## TEXT BLOCK
:::::

SMSFs... what happens after the love has gone?

By Janet Manzanero-Caruana, Senior Technical Manager

There were 49,032 divorces granted in 2017, an increase from 46,604 in 2016, and that’s not counting de facto relationship breakdowns.1 What usually follows separation or divorce is the splitting of the couple’s assets under a family law property settlement.

Superannuation interests can be quite considerable, particularly for members of self-managed super funds (SMSFs). Since 28 December 2002, superannuation has been considered in family law property settlements under the Family Law Act 1975 (FLA). These settlements are called payment splits. Payment splitting rules apply to the property settlements of former married couples from 28 December 2002 onwards. The rules have applied to de facto couples, including same sex couples, in all states except South Australia and Western Australia since 1 March 2009. South Australia adopted payment splitting rules from 1 July 2010, however, the rules do not yet apply in Western Australia.

Retail super funds have established processes for dealing with payment splits, but SMSF members, who are also trustees of their SMSFs, may be ill-prepared for dealing with a payment split. An SMSF trustee’s obligations under the payment splitting rules are the same as the obligations of a retail fund trustee. Obtaining expert professional advice is therefore essential to guide SMSF trustees through a payment split at what can be an emotional time.

SMSF payment splitting

Trustees should first check the SMSF trust deed for any provisions regarding payment splits. These provisions will apply if they don’t conflict with the FLA and superannuation law. If a trust deed is silent or contradictory in relation to payment splits, then the FLA prescribes that the relevant provisions are deemed to be included in the trust deed.

:::::

## AIM 1
In the article on SMSFs after divorce, from what date did South Australia adopt payment splitting rules?
The article above and the location records that follow are unrelated.

## DATASET EXTRACT
:::::

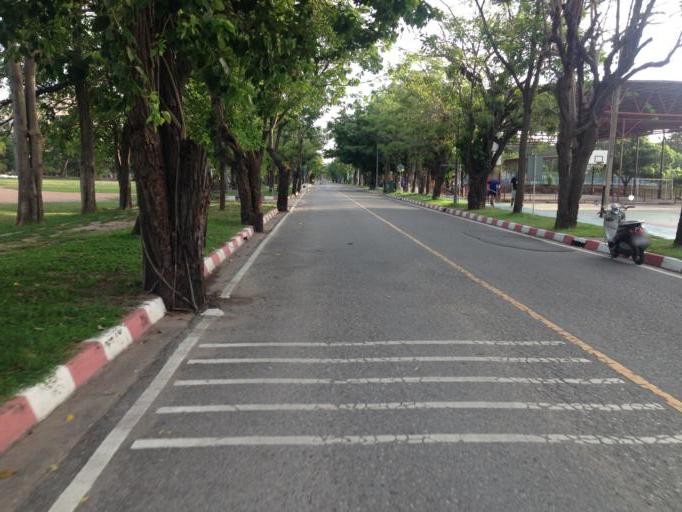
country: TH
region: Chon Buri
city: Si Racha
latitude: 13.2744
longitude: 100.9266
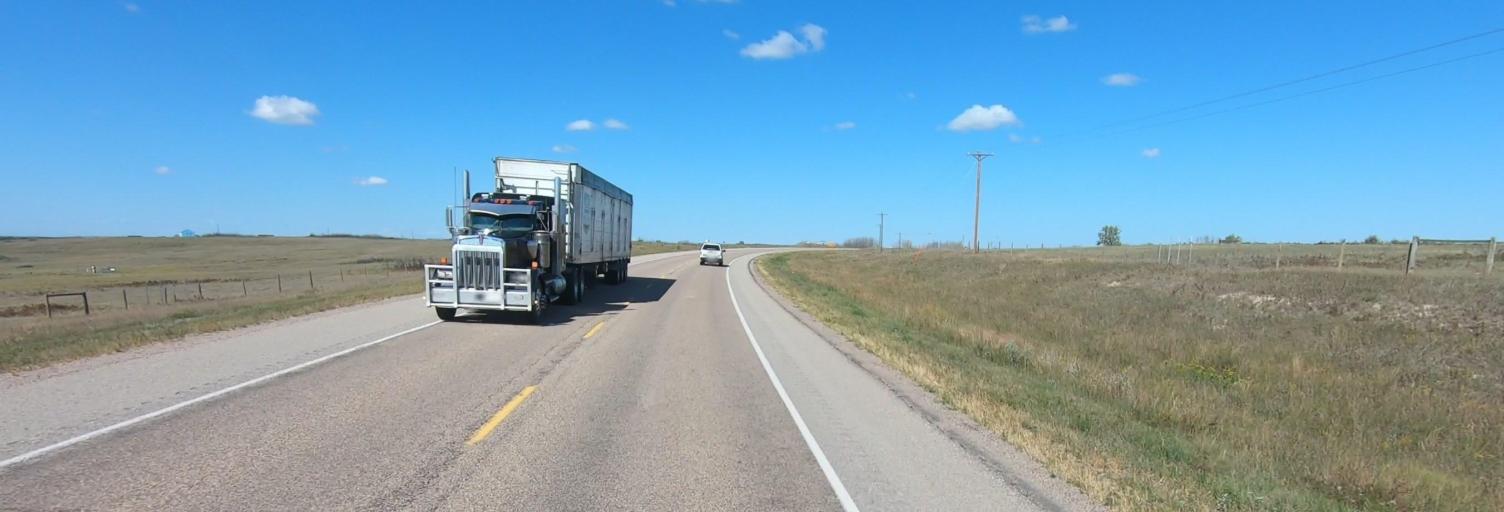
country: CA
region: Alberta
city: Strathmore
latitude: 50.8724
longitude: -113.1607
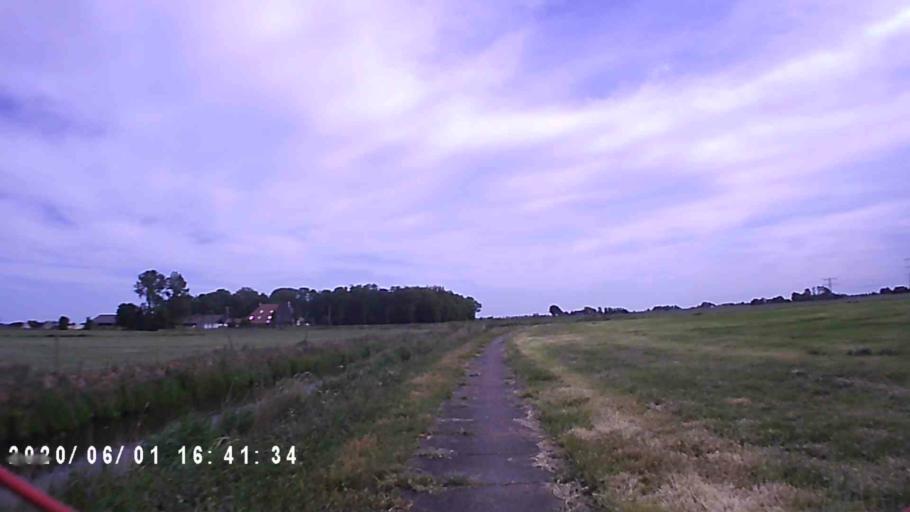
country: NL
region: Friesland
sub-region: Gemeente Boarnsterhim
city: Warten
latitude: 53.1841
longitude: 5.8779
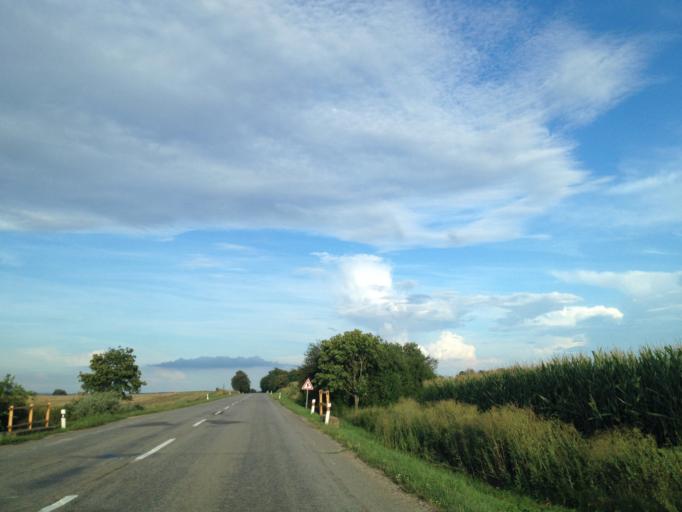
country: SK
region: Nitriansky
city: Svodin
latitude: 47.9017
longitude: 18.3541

:::::

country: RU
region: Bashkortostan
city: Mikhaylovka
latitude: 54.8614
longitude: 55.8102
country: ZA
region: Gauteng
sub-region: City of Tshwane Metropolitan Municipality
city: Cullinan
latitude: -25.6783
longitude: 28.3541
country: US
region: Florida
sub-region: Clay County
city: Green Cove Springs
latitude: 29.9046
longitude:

:::::

## AIM 2
Count the lines in the records that contain the string "region", with case counting, and give only the number.

## EXERCISE RESULT 1
From 1 July 2010.

## EXERCISE RESULT 2
10